Sam Bonilla

24 Year Police Veteran, US Marine, Attorney, and Program Director for the Suburban Law Enforcement Academy

If ever there was a man who exemplified what a first-class police officer is, it’s this week’s guest, Sam Bonilla. It’s refreshing to hear Sam’s view of police work, and the measures he takes to teach new recruits the discipline and self-sacrifice it takes to be such an officer. In his 34 years’ experience as a police officer in the Chicago area, Sam has become the Program Director for the Suburban Law Enforcement Academy, a Master Firearms Instructor, and uses his extensive experience to benefit the relationship between civilians and police officers in his area of influence. Sam Bonilla also served as a U.S. Marine during the Gulf War and has been an attorney for over 16 years. It’s people like Sam that raise the bar in police work, community relations and raising the standard for new officers.
 
In this episode you will hear:
 
  • In our police department, we invite the community in our “home” to see exactly what we do, so it’s not a mystery.
  • We introduce our police officers and the citizens learn we’re pretty normal.
  • Our mission is to help.
  • You don’t realize how bad an environment is when you grow up in that environment.
  • Where you land is not necessarily where you’re going to end up.
  • The Marine Corps is the first thing in my life I ever succeeded at.
  • Never stop pushing for what you want, even if it sucks at the time.
  • There are things you have to do to get to where you want to be.
  • Your mission’s not over yet.
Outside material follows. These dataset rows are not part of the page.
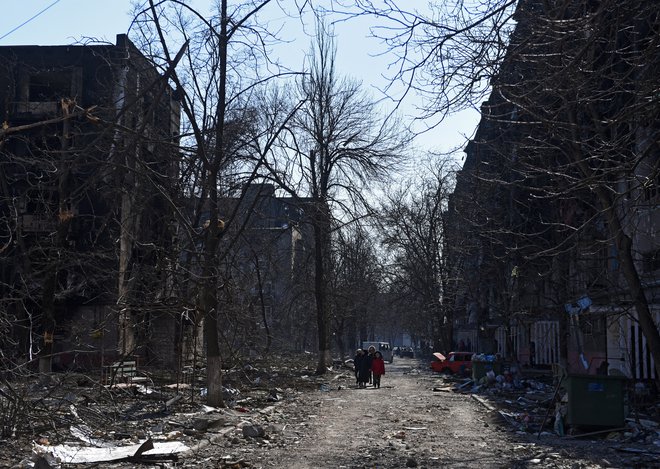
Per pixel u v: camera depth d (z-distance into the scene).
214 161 19.55
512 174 22.09
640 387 21.75
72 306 31.12
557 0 9.80
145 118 14.85
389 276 60.88
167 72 14.05
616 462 12.31
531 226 26.64
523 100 9.88
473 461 12.23
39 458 10.42
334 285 49.34
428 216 54.62
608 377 15.77
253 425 15.19
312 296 49.91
You have to keep moving forward in your journey.
  • Your experiences will eventually help you gravitate to the top.
  • The only regret I have is not spending time with the family.
  • Police officers are second-guessing themselves these days because of the way things are.  
  • If we, as a profession, don’t adapt to society, we will never advance as a profession, and things will not get better.
  • Police work is a profession that is self-sacrificing. You have to be willing to accept that.
  • You can’t forget why you got into this profession.
  • You don’t know how you’re changing someone’s life with just a smile.
  • My calling is to focus on our civilians that are trying to learn more about the police and the recruits that are trying to be the police.
  • Never stop serving. It’s your mission in life to keep going.